Return each line of the entries that holds the string "border".

(Collected data)
····················
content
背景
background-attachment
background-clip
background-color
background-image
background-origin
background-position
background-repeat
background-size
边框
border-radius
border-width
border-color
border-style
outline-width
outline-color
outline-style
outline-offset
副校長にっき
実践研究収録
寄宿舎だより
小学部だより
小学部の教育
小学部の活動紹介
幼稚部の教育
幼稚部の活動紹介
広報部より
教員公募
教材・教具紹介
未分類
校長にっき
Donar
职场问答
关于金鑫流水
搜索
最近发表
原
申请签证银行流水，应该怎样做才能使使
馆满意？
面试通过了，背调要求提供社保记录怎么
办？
····················
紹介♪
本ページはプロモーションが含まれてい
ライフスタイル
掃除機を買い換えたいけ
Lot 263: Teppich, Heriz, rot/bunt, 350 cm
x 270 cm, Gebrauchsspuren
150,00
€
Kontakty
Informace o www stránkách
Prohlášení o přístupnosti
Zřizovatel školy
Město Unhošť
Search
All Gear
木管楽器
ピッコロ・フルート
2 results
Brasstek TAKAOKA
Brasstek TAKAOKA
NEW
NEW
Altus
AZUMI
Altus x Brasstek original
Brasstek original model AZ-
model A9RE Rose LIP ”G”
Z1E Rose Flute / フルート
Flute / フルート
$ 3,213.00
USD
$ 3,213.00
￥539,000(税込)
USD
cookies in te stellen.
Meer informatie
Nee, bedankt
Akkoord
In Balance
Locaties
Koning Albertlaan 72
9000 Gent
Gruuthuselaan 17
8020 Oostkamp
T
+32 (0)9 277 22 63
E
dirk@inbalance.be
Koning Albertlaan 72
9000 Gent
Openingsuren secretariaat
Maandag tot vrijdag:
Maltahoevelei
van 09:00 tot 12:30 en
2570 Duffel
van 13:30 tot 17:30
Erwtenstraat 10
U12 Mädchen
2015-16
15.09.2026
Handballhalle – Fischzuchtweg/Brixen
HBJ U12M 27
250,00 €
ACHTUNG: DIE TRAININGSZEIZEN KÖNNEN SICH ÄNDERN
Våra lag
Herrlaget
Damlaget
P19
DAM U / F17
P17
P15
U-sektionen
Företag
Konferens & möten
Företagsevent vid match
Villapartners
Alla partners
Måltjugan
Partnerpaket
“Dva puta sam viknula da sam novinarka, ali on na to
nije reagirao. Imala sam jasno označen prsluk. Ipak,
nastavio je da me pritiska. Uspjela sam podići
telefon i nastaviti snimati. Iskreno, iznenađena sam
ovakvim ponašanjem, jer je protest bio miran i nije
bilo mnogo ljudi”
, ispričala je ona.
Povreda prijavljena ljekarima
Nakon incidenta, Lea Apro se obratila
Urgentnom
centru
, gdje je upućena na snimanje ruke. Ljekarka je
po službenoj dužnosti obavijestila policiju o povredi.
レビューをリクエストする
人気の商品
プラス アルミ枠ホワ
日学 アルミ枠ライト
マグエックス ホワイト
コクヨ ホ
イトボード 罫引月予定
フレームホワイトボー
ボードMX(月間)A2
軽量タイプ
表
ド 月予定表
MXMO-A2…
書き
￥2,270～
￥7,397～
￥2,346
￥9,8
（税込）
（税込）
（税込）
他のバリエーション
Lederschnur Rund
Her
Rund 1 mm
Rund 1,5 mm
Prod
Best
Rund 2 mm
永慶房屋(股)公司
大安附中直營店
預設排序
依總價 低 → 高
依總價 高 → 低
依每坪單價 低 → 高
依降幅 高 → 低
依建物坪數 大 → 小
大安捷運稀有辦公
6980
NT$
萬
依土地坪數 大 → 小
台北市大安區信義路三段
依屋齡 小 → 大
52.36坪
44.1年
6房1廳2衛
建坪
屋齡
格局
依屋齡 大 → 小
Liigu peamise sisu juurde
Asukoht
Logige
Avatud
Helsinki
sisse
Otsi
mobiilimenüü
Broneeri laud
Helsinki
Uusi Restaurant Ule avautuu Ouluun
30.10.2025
····················
### WRITTEN ANSWER
border-radius
border-width
border-color
border-style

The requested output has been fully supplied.